Dover's city center is a brisk 30-minute walk from the port terminal (ten-minute ride) and it offers basic services -- drugstore, cybercafe, grocery store. But otherwise, most of the city's major attractions require auto transportation.
In Dover, cabs are relatively easy to hail. Major car rental agencies like Hertz and National have outposts here.
From London's Airports to Dover: Your best bet is to arrive at Gatwick (a 45-minute drive) or Heathrow (1 3/4-hour drive). Trains from both airports are frequent and both connect through central London. Or opt for renting a car with one-way drop-off from the aforementioned rental car agencies. Taxis are pretty expensive -- from Heathrow, you'll pay about 125 pounds (nearly $250 dollars), and that's one-way.

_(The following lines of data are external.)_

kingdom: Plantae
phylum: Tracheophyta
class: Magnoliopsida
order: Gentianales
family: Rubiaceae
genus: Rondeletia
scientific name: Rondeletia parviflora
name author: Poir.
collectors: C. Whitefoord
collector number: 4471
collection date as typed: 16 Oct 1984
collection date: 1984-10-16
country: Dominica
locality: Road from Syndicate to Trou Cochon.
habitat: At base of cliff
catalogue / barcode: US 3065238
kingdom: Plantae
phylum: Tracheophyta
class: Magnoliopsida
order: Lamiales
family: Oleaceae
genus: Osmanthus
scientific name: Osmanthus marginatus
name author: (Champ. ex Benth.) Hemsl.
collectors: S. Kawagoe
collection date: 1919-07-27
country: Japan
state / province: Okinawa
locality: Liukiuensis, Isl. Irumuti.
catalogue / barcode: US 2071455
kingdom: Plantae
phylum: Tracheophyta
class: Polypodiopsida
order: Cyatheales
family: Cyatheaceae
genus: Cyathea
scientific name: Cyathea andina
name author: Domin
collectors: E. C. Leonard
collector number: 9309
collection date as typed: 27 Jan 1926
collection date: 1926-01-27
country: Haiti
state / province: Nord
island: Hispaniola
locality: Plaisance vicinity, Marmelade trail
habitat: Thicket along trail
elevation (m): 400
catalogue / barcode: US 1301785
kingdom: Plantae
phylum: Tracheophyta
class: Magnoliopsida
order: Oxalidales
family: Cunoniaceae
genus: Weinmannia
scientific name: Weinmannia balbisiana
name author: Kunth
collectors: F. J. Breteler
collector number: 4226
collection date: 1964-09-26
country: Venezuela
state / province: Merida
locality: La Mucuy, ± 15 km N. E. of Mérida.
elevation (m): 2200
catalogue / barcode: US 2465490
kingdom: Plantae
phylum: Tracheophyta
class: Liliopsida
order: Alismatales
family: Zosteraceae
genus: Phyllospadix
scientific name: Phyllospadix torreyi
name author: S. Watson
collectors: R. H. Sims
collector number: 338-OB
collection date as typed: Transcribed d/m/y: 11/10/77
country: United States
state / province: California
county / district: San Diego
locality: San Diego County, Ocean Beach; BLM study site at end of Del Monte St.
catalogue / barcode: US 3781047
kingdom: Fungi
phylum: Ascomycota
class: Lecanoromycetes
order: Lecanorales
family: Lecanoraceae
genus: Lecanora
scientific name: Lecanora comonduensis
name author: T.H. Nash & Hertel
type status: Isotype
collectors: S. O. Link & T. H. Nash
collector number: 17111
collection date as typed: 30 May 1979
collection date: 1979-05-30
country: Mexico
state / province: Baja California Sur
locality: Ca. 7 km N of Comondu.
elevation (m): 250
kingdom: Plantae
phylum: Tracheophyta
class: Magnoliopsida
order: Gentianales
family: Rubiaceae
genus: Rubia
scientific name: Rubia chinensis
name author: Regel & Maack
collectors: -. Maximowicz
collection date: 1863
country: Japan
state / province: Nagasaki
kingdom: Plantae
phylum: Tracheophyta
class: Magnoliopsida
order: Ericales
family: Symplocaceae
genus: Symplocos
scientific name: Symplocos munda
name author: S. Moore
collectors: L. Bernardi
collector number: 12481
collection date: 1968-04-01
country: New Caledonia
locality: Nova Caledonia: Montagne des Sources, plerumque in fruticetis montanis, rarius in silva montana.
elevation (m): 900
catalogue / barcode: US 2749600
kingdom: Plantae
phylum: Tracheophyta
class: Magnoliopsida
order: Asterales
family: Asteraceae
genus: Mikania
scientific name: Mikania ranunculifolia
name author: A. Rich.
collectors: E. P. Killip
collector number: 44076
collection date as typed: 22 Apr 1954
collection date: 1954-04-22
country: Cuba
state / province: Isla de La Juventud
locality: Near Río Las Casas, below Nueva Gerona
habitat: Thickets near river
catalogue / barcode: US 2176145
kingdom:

From London to Dover: Options for traveling to/from London include the new high-speed (1 hour 20 minutes) Javelin train, which runs throughout the day to/from St. Pancras Station (£37.50 day return; £74.60 open return) to/from Dover Priory Station via www.nationalrail.com. Frequent daily buses to/from Victoria Coach Station to/from Dover's Pencester Road ($19.50, 2 1/2 hours) via www.nationalexpress.com. For both local and expanded taxi service, try Central Executive Taxi (44 (0)1304 ($175, 2 hours). Car rental agencies are plentiful, including Avis, Hertz, Budget, National, and Europcar.
Currency & Best Way to Get Money
The national currency is the sterling pound (quid in slang). Currency exchange can be made in most banks, post offices and train stations (for current currency exchange, go to www.oanda.com). Traveler's checks should be exchanged at banks or exchange offices since very few businesses will accept them (ATMs and credit cards make them nearly obsolete). For the best exchange rate, use ATMs found almost everywhere.
If you are visiting from outside the European Union, you can get back some of the 17.5 percent VAT (Value Added Tax) you pay on certain goods. Not all shops participate, and stores that do, set a minimum purchase level. You will need to carry your passport with you and fill in a form at the time of purchase. Present the forms to Customs at the final departure from the European Union, but keep in mind the agents most likely will ask to see the goods
Note: Some ATMs in England require a PIN to be only four digits long, so plan ahead. Also, many display only numerals on the keypad. For pin codes that include letters, commit them to memory or jot down the translation to numbers.
English is understood and spoken everywhere.
Food and Drink
Old Lantern Inn: In an old 1636 farm house, they serve up some good vegetarian options. But we say try the Stilton and chestnut pate. Per-person cost for three courses including wine will run about $34. Noon - 2:30 p.m. daily. Martin St.
Wallett's Court: Without a doubt, the best and most impressive (and formal) eatery in the area. Try the Kentish huntsman's platter, a terrine of game partnered perfectly with apple jelly. Per-person cost for three courses including wine will run about $40. Sunday - Friday, noon - 2 p.m. West Cliff.
The Churchill Hotel: We mention this restaurant with reservations. It's the most scenic "eatery" in Dover, located on directly on the harbor, and serves up basic pub fare (there are outdoor tables as well as indoor seating). We can't, however, wholeheartedly rave about the food or service -- after an hour of waiting for a ham and cheese sandwich we finally asked for a refund and left, lunch-less. Noon - 2 p.m. daily. Dover Harbor.
The Ellie Café: Located in the heart of Market Square, this bistro-style joint offers patio seating (with fun people-watching). Noon - 2 p.m. daily. Market Square.
Best Afternoon Tea
Lord Warden's Tea Rooms inside Walmer Castle near Dover for scones, clotted cream and wonderful pastries. April - September, 10 a.m. - 6 p.m. daily; October until 5 p.m.
Anything from the outlet shops at Dover's De Bradelei Wharf 'cause it sells discounted merchandise -- you may get deals like 70 percent off everything from lingerie to glassware from England.